Why doesn't a derived template class have access to a base template class' identifiers?
Consider:
template <typename T>
class Base
{
public:
static const bool ZEROFILL = true;
static const bool NO_ZEROFILL = false;
}
template <typename T>
class Derived : public Base<T>
{
public:
Derived( bool initZero = NO_ZEROFILL ); // NO_ZEROFILL is not visible
~Derived();
}
I am not able compile this with GCC g++ 3.4.4 (cygwin).
Prior to converting these to class templates, they were non-generic and the derived class was able to see the base class's static members. Is this loss of visibility in a requirement of the C++ spec or is there a syntax change that I need to employ?
I understand that each instantiation of Base<T> will have it's own static member "ZEROFILL" and "NO_ZEROFILL", that Base<float>::ZEROFILL and Base<double>::ZEROFILL are different variables, but i don't really care; the constant is there for readability of the code. I wanted to use a static constant because that is more safe in terms of name conflicts rather than a macro or global.
Answer
That's two-phase lookup for you.
Base<T>::NO_ZEROFILL (all caps identifiers are boo, except for macros, BTW) is an identifier that depends on T.
Since, when the compiler first parses the template, there's no actual type substituted for T yet, the compiler doesn't "know" what Base<T> is. So it cannot know any identifiers you assume to be defined in it (there might be a specialization for some Ts that the compiler only sees later) and you cannot omit the base class qualification from identifiers defined in the base class.

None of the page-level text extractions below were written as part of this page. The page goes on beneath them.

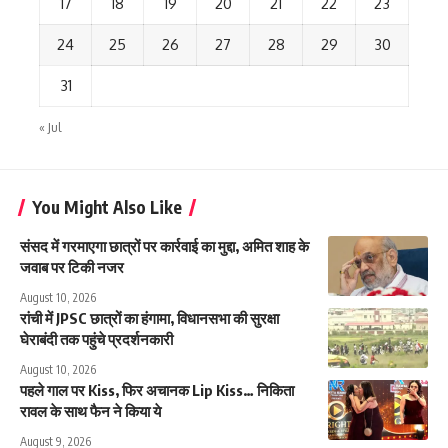
17
18
19
20
21
22
23
24
25
26
27
28
29
30
31
« Jul
You Might Also Like
संसद में गरमाएगा छात्रों पर कार्रवाई का मुद्दा, अमित शाह के
जवाब पर टिकी नजर
August 10, 2026
रांची में JPSC छात्रों का हंगामा, विधानसभा की सुरक्षा
घेराबंदी तक पहुंचे प्रदर्शनकारी
August 10, 2026
पहले गाल पर Kiss, फिर अचानक Lip Kiss… निकिता
रावल के साथ फैन ने किया ये
August 9, 2026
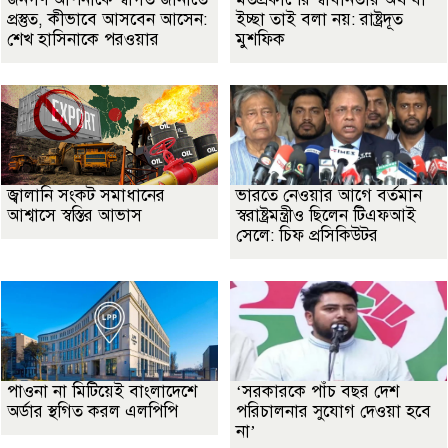
প্রস্তুত, কীভাবে আসবেন আসেন:
ইচ্ছা তাই বলা নয়: রাষ্ট্রদূত
শেখ হাসিনাকে পরওয়ার
মুশফিক
জ্বালানি সংকট সমাধানের
ভারতে নেওয়ার আগে বর্তমান
আশ্বাসে স্বস্তির আভাস
স্বরাষ্ট্রমন্ত্রীও ছিলেন টিএফআই
সেলে: চিফ প্রসিকিউটর
পাওনা না মিটিয়েই বাংলাদেশে
‘সরকারকে পাঁচ বছর দেশ
অর্ডার স্থগিত করল এলপিপি
পরিচালনার সুযোগ দেওয়া হবে
না’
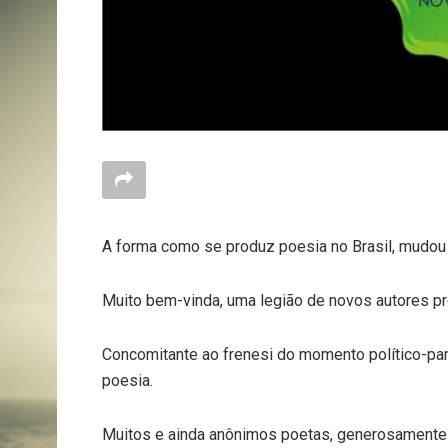
A forma como se produz poesia no Brasil, mudou 
Muito bem-vinda, uma legião de novos autores pro
Concomitante ao frenesi do momento político-p
poesia.
Muitos e ainda anônimos poetas, generosamente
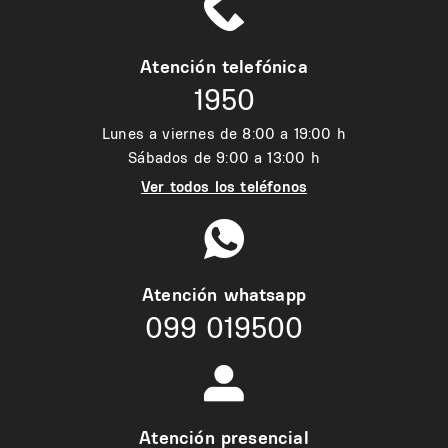
Atención telefónica
1950
Lunes a viernes de 8:00 a 19:00 h
Sábados de 9:00 a 13:00 h
Ver todos los teléfonos
Atención whatsapp
099 019500
Atención presencial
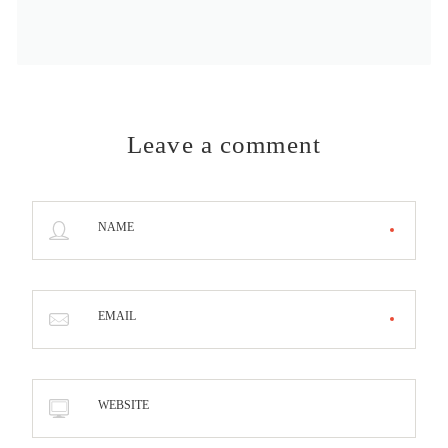
Leave a comment
NAME
EMAIL
WEBSITE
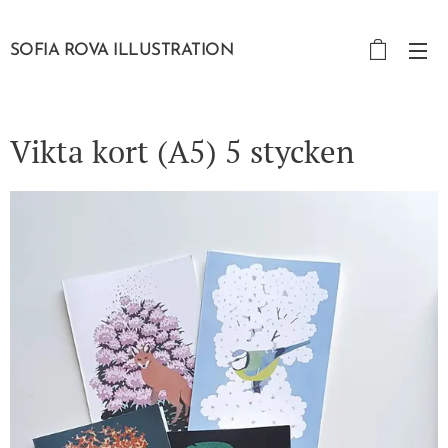
SOFIA ROVA ILLUSTRATION
Vikta kort (A5) 5 stycken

That's why you have to write Base<T>::NO_ZEROFILL (or this->NO_ZEROFILL). That tells the compiler that NO_ZEROFILL is something in the base class, which depends on T, and that it can only verify it later, when the template is instantiated. It will therefore accept it without trying to verify the code.
That code can only be verified later, when the template is instantiated by supplying an actual parameter for T.